As another poster said upthread, perhaps in this alt-history, things turn out worse. But it would have saved 600,000 American lives.

Taney would probably have been okay if he had just focused on Scott himself and not tried to rewrite the Constitution. If he had just declared Scott was a slave, most white northerners wouldn’t have been all that upset. (Especially as a deal had already been worked out and Scott was freed shortly after the decision was made.) And most northerners probably wouldn’t have been that worked up over Taney’s declaration that black people could never be citizens. Because racism.

What outraged far more northerners was Taney announcing that he was overturning the Missouri Compromise, declaring that Congress could not prohibit slavery in federal territories, and establishing owning slaves as a protected constitutional right. This was the kind of judicial activism that later generations of conservatives would protest against.
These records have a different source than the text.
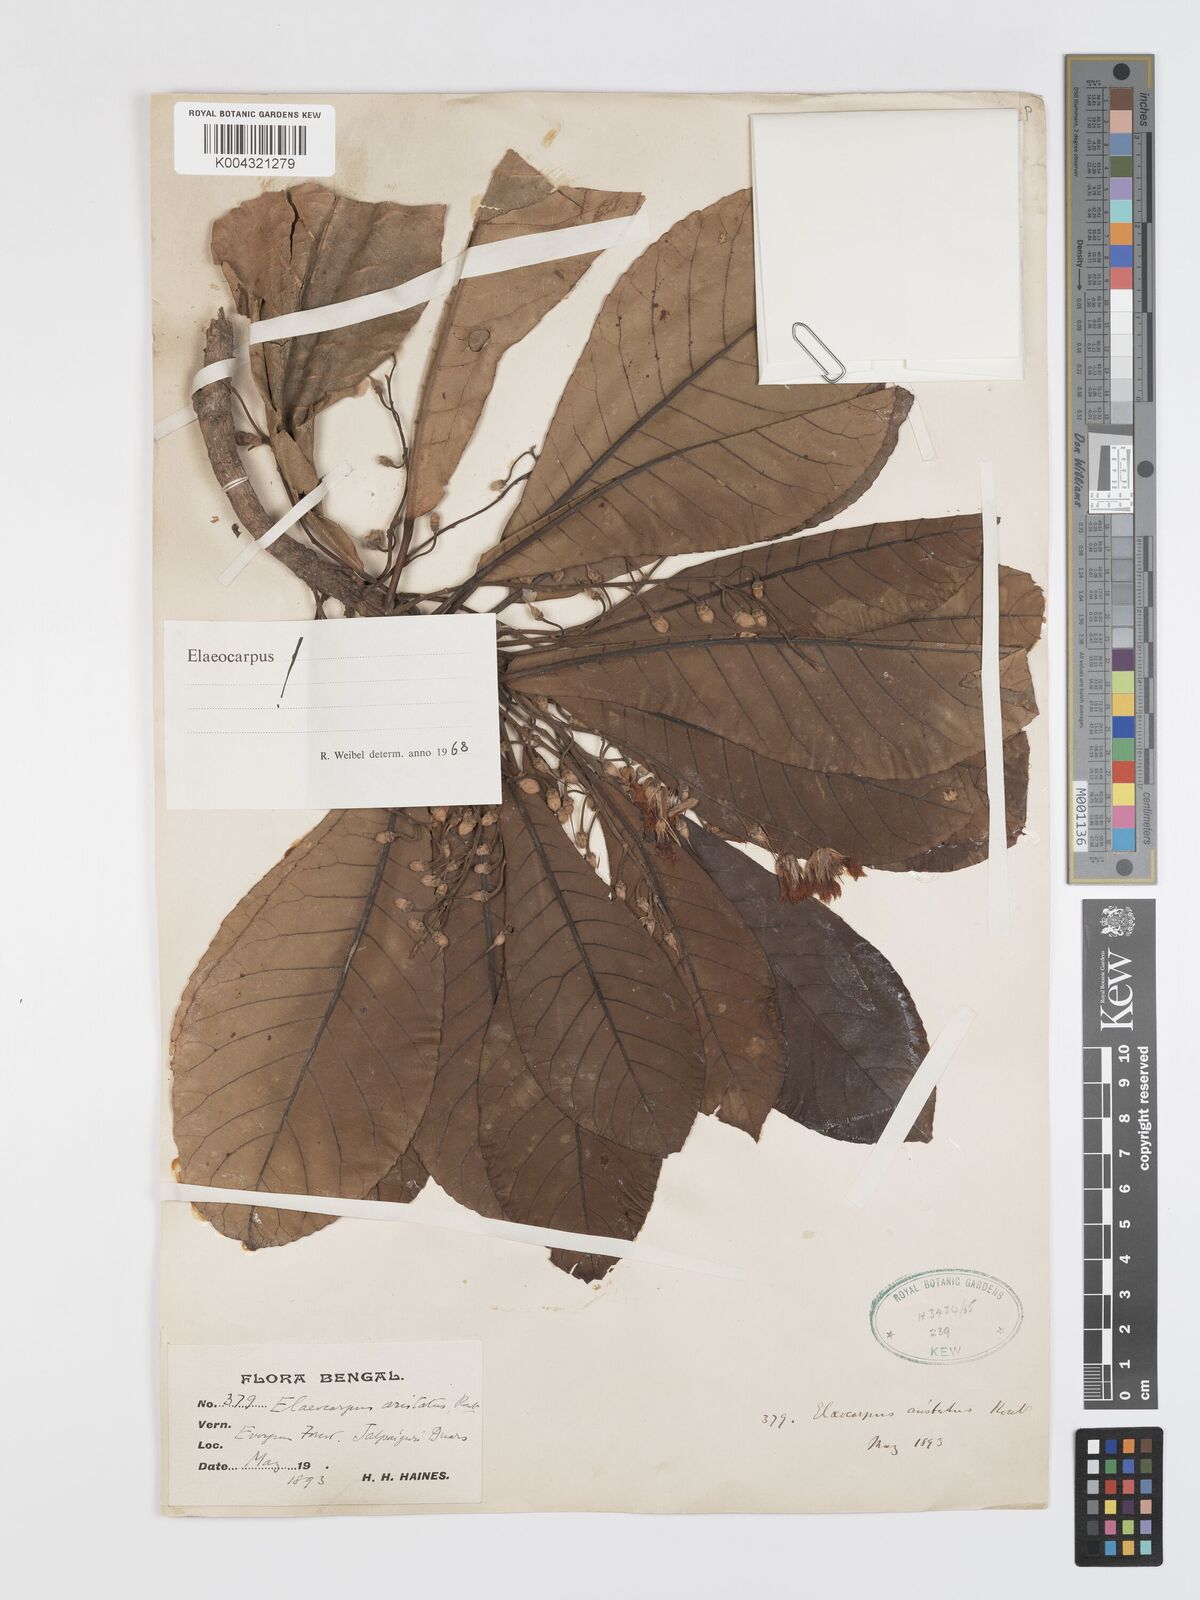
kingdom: Plantae
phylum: Tracheophyta
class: Magnoliopsida
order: Oxalidales
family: Elaeocarpaceae
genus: Elaeocarpus
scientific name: Elaeocarpus aristatus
But I think one flows from another. If the Court had ruled against Scott and ruled that blacks can never be citizens, how do you then not overturn the Missouri Compromise or indeed all antislavery laws? A white dude (with help) could kidnap 100 free blacks from Boston and once he made it to Maryland, the free blacks had no remedy. Conversely, the white guy could always sue in federal court to get his runaway slaves back.

Not necessarily. They could have been non-citizen residents like Native Americans were. People who lived in the United States but were essentially seen as being outside of its political and legal system.

Or black people could have been seen as having very limited rights, akin to what women or children had.

But this is beside the point I was going for. As I said, Taney probably could have denied black people their rights and not provoked any major outrage. But by overruling Congress, he was essentially infringing on rights that white men felt that had. They didn’t like the idea that the court could overturn a law they had voted for.